Set down word for word the passage of the article below on the Census router failure, from "Written by Chris" up to and including "the Census mess.".

# Text passage
################

Australia's incumbent telco has denied it was to blame for a router failure in Tuesday night's Census.
Written by Chris Duckett, Contributor

In the midst of questioning on how the systems the Australian Bureau of Statistics (ABS) had put in place for Census 2016 managed to collapse under the weight of network traffic, and a so-called denial of service attack, Australian Statistician David Kalisch said a failed router belonged to Telstra.

"There was the geoblocking that didn't work effectively. There was a hardware router failure with a supplier to us," Kalisch said.

"This was coming through our system in terms of the monitoring information and the intelligence that we have through IBM, that they were seeing that through another ISP that wasn't doing the geoblocking, and then the router failure that took place with Telstra."

Telstra has hit back though, issuing a strenuous denial that it would be involved in the Census mess.

"It was not a Telstra problem, it had nothing to do with Telstra," a Telstra spokesperson said in a statement. "They had a router problem. The router in question is not owned or managed by Telstra or operating in a Telstra facility.

"We provided a network link and that has worked perfectly throughout and continues to do so."

Telstra said its chief operating officer Brendon Riley had spoken to Kalisch, who agreed he was incorrect and it was not a Telstra issue.

################

# Recorded data
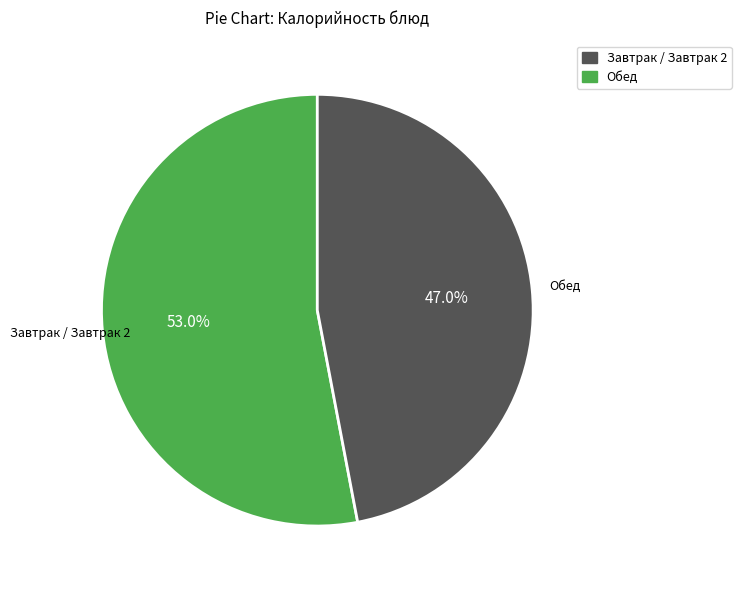

Is there any slice that represents more than half of the pie?

Yes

################

# Output of the exercise
Written by Chris Duckett, Contributor

In the midst of questioning on how the systems the Australian Bureau of Statistics (ABS) had put in place for Census 2016 managed to collapse under the weight of network traffic, and a so-called denial of service attack, Australian Statistician David Kalisch said a failed router belonged to Telstra.

"There was the geoblocking that didn't work effectively. There was a hardware router failure with a supplier to us," Kalisch said.

"This was coming through our system in terms of the monitoring information and the intelligence that we have through IBM, that they were seeing that through another ISP that wasn't doing the geoblocking, and then the router failure that took place with Telstra."

Telstra has hit back though, issuing a strenuous denial that it would be involved in the Census mess.